• Pedido A
Copie os registros do começo até a linha que contém "Wahlberechtigten abstellte. Aufgrund", incluindo essa linha, substituindo "JOCKEY" por "CAVALEIRO" e deixando todo o resto igual.

• Trecho do documento
Quanto valia a libra de pimenta? Tudo estará perdido se o autor não
observar que o ano começava na Páscoa e ele o datou do 1° de
janeiro. Como pretender que sua palavra seja confiável, se ele se
enganou sobre a página de uma citação, ou se ele referiu mal a
edição? A sociedade permanece desconhecida, se forem ignorados a
cor dos calções do rei e o preço do marco de prata. Esse
historiador deve saber não apenas o que se passou em sua pátria,
mas também nas terras vizinhas; e entre esses detalhes é preciso
que uma ideia filosófica esteja presente em seu pensamento e lhe
sirva de guia. Eis os inconvenientes da história moderna: eles são
tais que nos impediram talvez de ter um dia historiadores como
Tucídides, Tito Lívio e Tácito; mas não se pode evitar esses
inconvenientes é preciso submeter-se a eles.
O
escritor chamado a pintar um dia um grande quadro de nossa história
não se limitará à procura das fontes de onde saíram imediatamente
os francos e os franceses; ele estudará os primeiros séculos das
sociedades vizinhas da França, porque os jovens povos de diversos
lugares, como as crianças de diversos países, possuem entre si a
semelhança comum que lhes dá a natureza, e porque esses povos,
nascidos de um pequeno número de famílias aliadas, conservam em sua
adolescência a marca dos cuidados maternos.
Quatro
espécies de documentos contêm a história inteira das nações na
ordem sucessiva de sua idade: as poesias, as leis, as crônicas de
fatos gerais, as memórias que pintam os costumes e a vida privada.

• Dados fornecidos
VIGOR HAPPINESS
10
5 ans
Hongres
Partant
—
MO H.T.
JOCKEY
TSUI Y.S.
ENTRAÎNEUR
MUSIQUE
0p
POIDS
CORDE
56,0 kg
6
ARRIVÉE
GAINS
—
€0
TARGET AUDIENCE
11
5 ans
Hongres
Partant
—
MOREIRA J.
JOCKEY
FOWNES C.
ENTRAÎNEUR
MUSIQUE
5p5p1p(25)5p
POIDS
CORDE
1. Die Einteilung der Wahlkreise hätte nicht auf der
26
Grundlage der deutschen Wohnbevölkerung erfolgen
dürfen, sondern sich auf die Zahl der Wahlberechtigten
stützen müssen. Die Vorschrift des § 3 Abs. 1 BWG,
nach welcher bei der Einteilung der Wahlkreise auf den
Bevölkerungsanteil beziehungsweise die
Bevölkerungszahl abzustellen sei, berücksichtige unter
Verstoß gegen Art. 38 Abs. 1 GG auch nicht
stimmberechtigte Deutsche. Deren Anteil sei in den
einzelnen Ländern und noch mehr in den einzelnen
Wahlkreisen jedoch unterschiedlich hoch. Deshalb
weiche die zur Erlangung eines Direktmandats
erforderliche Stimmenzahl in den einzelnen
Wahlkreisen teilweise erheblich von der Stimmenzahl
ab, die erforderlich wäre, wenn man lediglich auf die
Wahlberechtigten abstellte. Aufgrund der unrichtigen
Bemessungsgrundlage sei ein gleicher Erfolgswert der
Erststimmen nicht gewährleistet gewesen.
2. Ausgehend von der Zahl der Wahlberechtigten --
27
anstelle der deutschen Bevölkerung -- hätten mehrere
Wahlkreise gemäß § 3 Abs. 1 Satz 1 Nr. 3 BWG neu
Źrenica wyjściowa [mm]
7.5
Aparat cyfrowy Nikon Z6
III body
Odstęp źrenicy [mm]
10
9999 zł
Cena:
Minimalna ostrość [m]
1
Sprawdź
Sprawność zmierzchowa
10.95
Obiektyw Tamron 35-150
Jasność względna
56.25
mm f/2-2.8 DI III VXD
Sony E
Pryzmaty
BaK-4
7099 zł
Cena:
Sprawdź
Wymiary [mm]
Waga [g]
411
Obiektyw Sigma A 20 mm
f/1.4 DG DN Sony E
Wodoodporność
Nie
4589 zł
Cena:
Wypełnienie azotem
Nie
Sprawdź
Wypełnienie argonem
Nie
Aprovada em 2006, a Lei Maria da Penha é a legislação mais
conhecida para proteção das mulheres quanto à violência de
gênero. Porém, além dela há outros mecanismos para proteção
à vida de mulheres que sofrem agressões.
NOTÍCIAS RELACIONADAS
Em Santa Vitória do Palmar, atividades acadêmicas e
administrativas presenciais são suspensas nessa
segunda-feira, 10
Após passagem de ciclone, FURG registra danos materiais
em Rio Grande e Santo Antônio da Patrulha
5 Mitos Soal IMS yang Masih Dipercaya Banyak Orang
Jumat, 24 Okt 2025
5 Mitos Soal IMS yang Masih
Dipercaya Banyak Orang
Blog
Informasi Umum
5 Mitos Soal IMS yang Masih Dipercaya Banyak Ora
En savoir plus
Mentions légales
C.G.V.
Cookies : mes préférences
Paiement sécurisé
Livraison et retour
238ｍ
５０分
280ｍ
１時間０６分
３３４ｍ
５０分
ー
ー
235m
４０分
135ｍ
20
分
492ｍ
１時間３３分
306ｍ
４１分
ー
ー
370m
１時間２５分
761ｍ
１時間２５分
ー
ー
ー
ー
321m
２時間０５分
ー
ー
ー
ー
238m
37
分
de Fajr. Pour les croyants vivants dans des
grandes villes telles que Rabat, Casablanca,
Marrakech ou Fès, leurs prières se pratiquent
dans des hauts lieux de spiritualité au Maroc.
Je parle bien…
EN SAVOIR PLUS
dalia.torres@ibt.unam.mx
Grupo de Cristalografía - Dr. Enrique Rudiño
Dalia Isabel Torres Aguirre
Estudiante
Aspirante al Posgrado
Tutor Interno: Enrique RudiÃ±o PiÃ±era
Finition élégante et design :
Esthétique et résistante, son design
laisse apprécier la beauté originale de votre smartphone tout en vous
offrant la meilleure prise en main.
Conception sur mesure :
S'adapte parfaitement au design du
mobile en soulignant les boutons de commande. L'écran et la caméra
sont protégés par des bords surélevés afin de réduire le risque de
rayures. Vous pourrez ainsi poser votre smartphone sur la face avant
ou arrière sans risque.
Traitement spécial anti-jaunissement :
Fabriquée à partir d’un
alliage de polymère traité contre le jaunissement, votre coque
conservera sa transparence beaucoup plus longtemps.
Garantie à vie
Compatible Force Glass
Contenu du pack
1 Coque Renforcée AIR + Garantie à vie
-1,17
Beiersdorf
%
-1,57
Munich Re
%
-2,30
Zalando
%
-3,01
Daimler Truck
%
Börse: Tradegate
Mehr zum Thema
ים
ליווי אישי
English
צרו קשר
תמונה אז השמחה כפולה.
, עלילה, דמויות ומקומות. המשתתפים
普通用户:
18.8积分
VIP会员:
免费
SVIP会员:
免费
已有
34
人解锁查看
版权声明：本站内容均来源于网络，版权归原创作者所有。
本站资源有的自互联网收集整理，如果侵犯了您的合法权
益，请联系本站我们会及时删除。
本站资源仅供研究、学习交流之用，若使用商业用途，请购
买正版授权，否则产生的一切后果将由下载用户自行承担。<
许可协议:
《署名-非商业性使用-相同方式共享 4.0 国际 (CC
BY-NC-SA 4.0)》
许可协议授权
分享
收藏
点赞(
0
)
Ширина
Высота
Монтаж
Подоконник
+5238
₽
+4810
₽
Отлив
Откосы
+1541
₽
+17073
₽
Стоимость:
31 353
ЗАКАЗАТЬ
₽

• Pedido B
Segundo o trecho do documento, quais são as quatro espécies de documentos que contêm a história inteira das nações?

• Resposta esperada A
VIGOR HAPPINESS
10
5 ans
Hongres
Partant
—
MO H.T.
CAVALEIRO
TSUI Y.S.
ENTRAÎNEUR
MUSIQUE
0p
POIDS
CORDE
56,0 kg
6
ARRIVÉE
GAINS
—
€0
TARGET AUDIENCE
11
5 ans
Hongres
Partant
—
MOREIRA J.
CAVALEIRO
FOWNES C.
ENTRAÎNEUR
MUSIQUE
5p5p1p(25)5p
POIDS
CORDE
1. Die Einteilung der Wahlkreise hätte nicht auf der
26
Grundlage der deutschen Wohnbevölkerung erfolgen
dürfen, sondern sich auf die Zahl der Wahlberechtigten
stützen müssen. Die Vorschrift des § 3 Abs. 1 BWG,
nach welcher bei der Einteilung der Wahlkreise auf den
Bevölkerungsanteil beziehungsweise die
Bevölkerungszahl abzustellen sei, berücksichtige unter
Verstoß gegen Art. 38 Abs. 1 GG auch nicht
stimmberechtigte Deutsche. Deren Anteil sei in den
einzelnen Ländern und noch mehr in den einzelnen
Wahlkreisen jedoch unterschiedlich hoch. Deshalb
weiche die zur Erlangung eines Direktmandats
erforderliche Stimmenzahl in den einzelnen
Wahlkreisen teilweise erheblich von der Stimmenzahl
ab, die erforderlich wäre, wenn man lediglich auf die
Wahlberechtigten abstellte. Aufgrund der unrichtigen

• Resposta esperada B
As poesias, as leis, as crônicas de fatos gerais e as memórias que pintam os costumes e a vida privada.